06.11.2003 - 01:00 | Son Güncelleme: 06.11.2003 - 01:00
Ülker iyi başladı
Bu sene güçlü kadrosuyla hem ligde hem de Avrupada hedef tazeleyen Ülker için uygun bir başlangıç maçıydı, çünkü AEK çok güçlü bir takım değildi.
Bu sene güçlü kadrosuyla hem ligde hem de Avrupada hedef tazeleyen Ülker için uygun bir başlangıç maçıydı, çünkü AEK çok güçlü bir takım değildi. Nitekim turuncu-yeşillilerin eski oyuncusu Quadre Lollisi kadrosunda barındıran AEK - Lollis maç boyunca son derece etkisizdi - maçtan pek kopmamasına rağmen kazanma yolunda söz sahibi olamadı.

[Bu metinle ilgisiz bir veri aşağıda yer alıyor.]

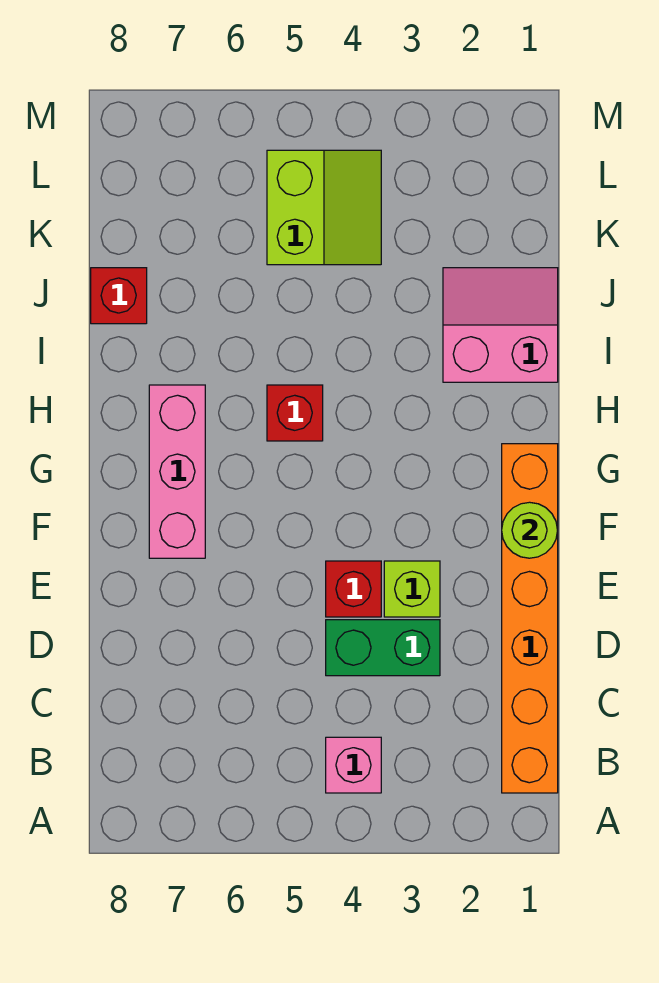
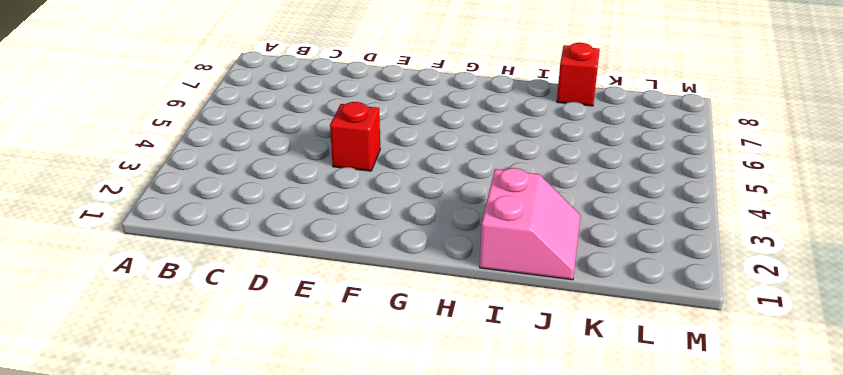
none -> orange 1x6 brick [502,444,558,793]
none -> pink 1x1 brick [326,737,381,793]

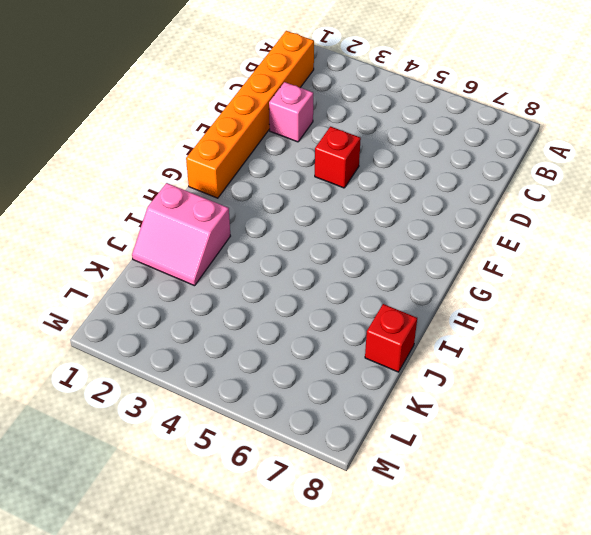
pink 1x1 brick [269,82,313,142] -> pink 1x1 brick moved to [326,737,381,793]
none -> green 1x2 brick [326,620,440,676]
none -> lime 1x1 brick [384,561,440,617]

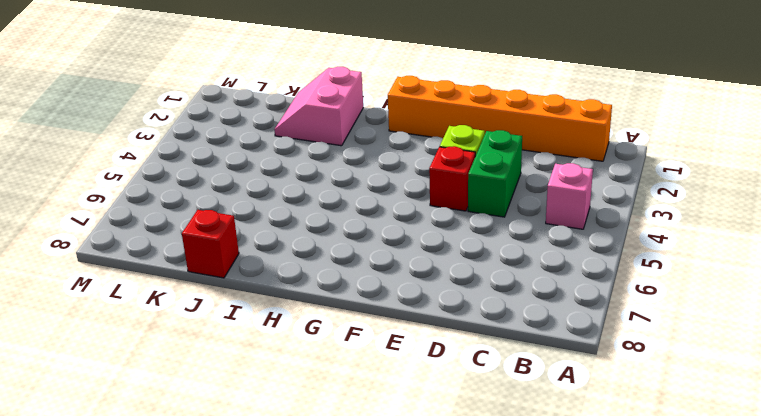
none -> pink 1x3 brick [149,385,205,558]
none -> red 1x1 brick [267,385,323,441]

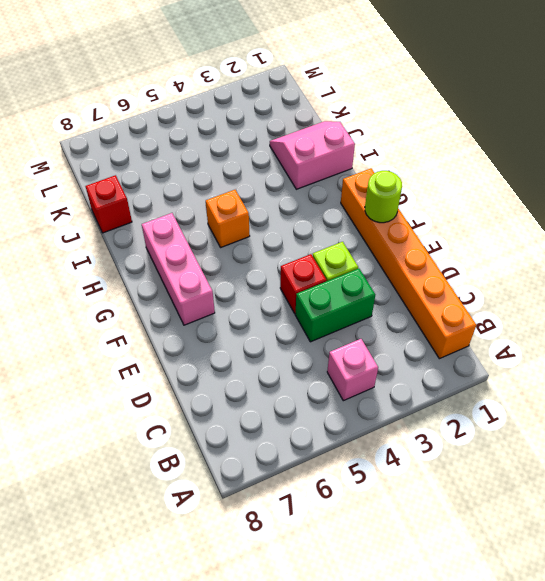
orange 1x1 brick [205,190,250,248] -> red 1x1 brick [267,385,323,441]
none -> lime 2x2 slope [267,150,381,265]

Maçın başındaki dakikalarda belki de en iyi performansını izlediğimiz Ülker, sergilediği sıkı savunmayla rakibine oyun kurma fırsatı tanımadı ve hemen üstünlük sağladı. İlk periyodun bitiminde rakibin iki misli skor üretmişlerdi, ancak takım içindeki dağılıma bakıldığında ilginç bir nokta göze çarpıyordu: İlk 25 sayının 13 sayısını İbrahim, 10 sayısını Blair üretmiş, Ülkerli diğer oyuncular ise topu potadan geçirememişlerdi (Araya bir tek Keremin bir basketi sıkışmıştı).

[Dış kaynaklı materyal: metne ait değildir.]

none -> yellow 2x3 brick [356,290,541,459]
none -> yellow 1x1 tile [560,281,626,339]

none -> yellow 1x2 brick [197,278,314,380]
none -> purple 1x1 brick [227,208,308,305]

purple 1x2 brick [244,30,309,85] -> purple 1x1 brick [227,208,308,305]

Skorun dengeli dağılmaması bir takım tutukluklara işaretti; nitekim bir süre sonra AEK savunmasını toparladı ve Ülker kolay sayı bulamaz oldu. AEK kendi hücum alanında sayı yollarında biraz daha becerikli olabilse fark kapanabilirdi. 30 dakikada 44 sayı atabilen Yunan ekibi kapasite olarak ortaya fazla bir şey koyamasa da devamlılık açısından başarılıydı.

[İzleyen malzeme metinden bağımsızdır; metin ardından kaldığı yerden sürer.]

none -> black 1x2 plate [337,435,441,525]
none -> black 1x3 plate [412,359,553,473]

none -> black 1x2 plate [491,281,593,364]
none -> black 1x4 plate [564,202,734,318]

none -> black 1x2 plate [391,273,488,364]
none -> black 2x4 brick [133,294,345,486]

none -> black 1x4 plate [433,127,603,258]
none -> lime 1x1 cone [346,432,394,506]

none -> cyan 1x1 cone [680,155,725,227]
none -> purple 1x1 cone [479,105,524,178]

Ülkerin rakibini şöyle bir tarttıktan sonra üstün olduğunu anlamasının bu süreçte payı vardı şüphesiz. Bir de İbrahimin ayağının burkulmasıyla kenara alınmasının... İkinci yarıda Ülker rakibini tehlikeli olabilecek mesafelere hiç yaklaştırmadı gerçi, ancak kendisinden beklenileceği gibi farkı açıp oyunun sonucunu erkenden belirleyemedi de. AEKnın teslim olmaması ve kendi kapasitesi içerisinde direnmeye devam etmesi sayesinde maçtan heyecan pek eksik olmadı.
Bitime birkaç dakika kala Ülker sadece 4 sayı önde iken (61-57) Bookera yapılan bloğa çalınan faul, Hakemler hep böyle olsa keşke dedirtti. Sergilediğimiz basketbol hatırı sayılır hedeflere yönelmeye pek yeterli değildi henüz, ancak bu çizgiye ulaşmak için yeterli vakit olduğu da bir gerçekti. Galibiyetle başlamak önemliydi, önümüzdeki aylar boyunca sürecek uzun Avrupa Ligi maratonunda köprülerin altından çok sular akacaktır ve bâki kalan galibiyet puanları olacaktır.
Tribünlerdeki birkaç bin seyirci temsilcimize maç boyunca destek verdi. Abdi İpekçi Salonundaki atmosfer birkaç yıl öncesinin Türk - Yunan maçlarına kıyasla oldukça farklıydı: Bir kenarda Selanikten gelen bir avuç Yunanlı taraftar da maç boyunca kendi takımlarını destekledi ama ne kavga çıktı, ne çatışma. Batı komşumuzla aramızdaki yumuşama sürecinin bizi sadece birkaç yılda getirdiği önemli aşama bir kere daha sergilenmiş oldu.